Editor’s Perspective: 28 March issue
“The only path wide enough for us all is love.”
– Kamand Kojouri
Friday 15 March started like any other day in Christchurch, but it ended like no other day has ever ended in this country before. The events that took place at 1:40pm that day have changed our country forever. But it’s our responsibility to ensure those changes are for the better.
As Ruby Jones’ achingly simple and yet profoundly powerful drawing says, “This is your home and you should have been safe here”. Such a short sentence and yet one which says so much. It is our home; it is the home of all of us and it is the responsibility of each and every one of us to ensure this home remains safe for everyone, because the fact that some of us do not feel safe in this home is not a new phenomenon.

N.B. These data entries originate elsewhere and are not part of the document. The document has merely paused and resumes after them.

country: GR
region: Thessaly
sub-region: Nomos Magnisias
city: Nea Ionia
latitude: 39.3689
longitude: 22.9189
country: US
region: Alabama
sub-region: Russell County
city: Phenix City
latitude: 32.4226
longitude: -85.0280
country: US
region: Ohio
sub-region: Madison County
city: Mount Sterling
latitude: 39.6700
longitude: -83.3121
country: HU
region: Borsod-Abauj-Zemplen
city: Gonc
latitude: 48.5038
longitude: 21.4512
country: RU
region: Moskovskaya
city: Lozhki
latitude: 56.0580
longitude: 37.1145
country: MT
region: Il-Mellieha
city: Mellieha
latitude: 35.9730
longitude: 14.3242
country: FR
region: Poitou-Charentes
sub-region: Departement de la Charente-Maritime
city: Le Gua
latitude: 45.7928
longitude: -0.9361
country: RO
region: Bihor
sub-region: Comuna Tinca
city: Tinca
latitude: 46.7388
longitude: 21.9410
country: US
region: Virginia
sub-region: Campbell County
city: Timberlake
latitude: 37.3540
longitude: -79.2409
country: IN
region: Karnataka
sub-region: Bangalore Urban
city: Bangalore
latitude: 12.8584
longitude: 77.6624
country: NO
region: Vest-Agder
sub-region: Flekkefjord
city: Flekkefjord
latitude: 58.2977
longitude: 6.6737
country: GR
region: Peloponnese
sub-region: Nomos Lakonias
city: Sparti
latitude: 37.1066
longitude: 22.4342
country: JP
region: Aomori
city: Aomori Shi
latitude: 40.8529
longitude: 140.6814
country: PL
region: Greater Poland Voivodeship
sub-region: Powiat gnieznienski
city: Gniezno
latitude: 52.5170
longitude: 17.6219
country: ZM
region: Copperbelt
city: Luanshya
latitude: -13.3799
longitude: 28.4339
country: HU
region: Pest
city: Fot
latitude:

There have been people within our society that haven’t felt safe for a very long time now.
The uncomfortable truth is that there is a ‘them’ and ‘us’ discourse that is prevalent in our society. While we’ve been saying all the right things for the past fortnight, that they are us, that we are them, that your sons and daughters are my sons and daughters, that you are my brother and my sister, that your family is my family, it is time to start living the truth of those sentiments.
It is no longer enough to be a bystander. If they are our children, our sisters and our brothers, it is our place to speak up; it is our place to protect them; it is our place to ensure each one of us is safe here. It is your duty and it is mine; it is our duty because there is no ‘them’ and ‘us’; there is simply ‘us’.
From the teams at Metropol and Inkwise, which has partnered with us to bring this memorial special to you, al salam alaikum, peace be upon you.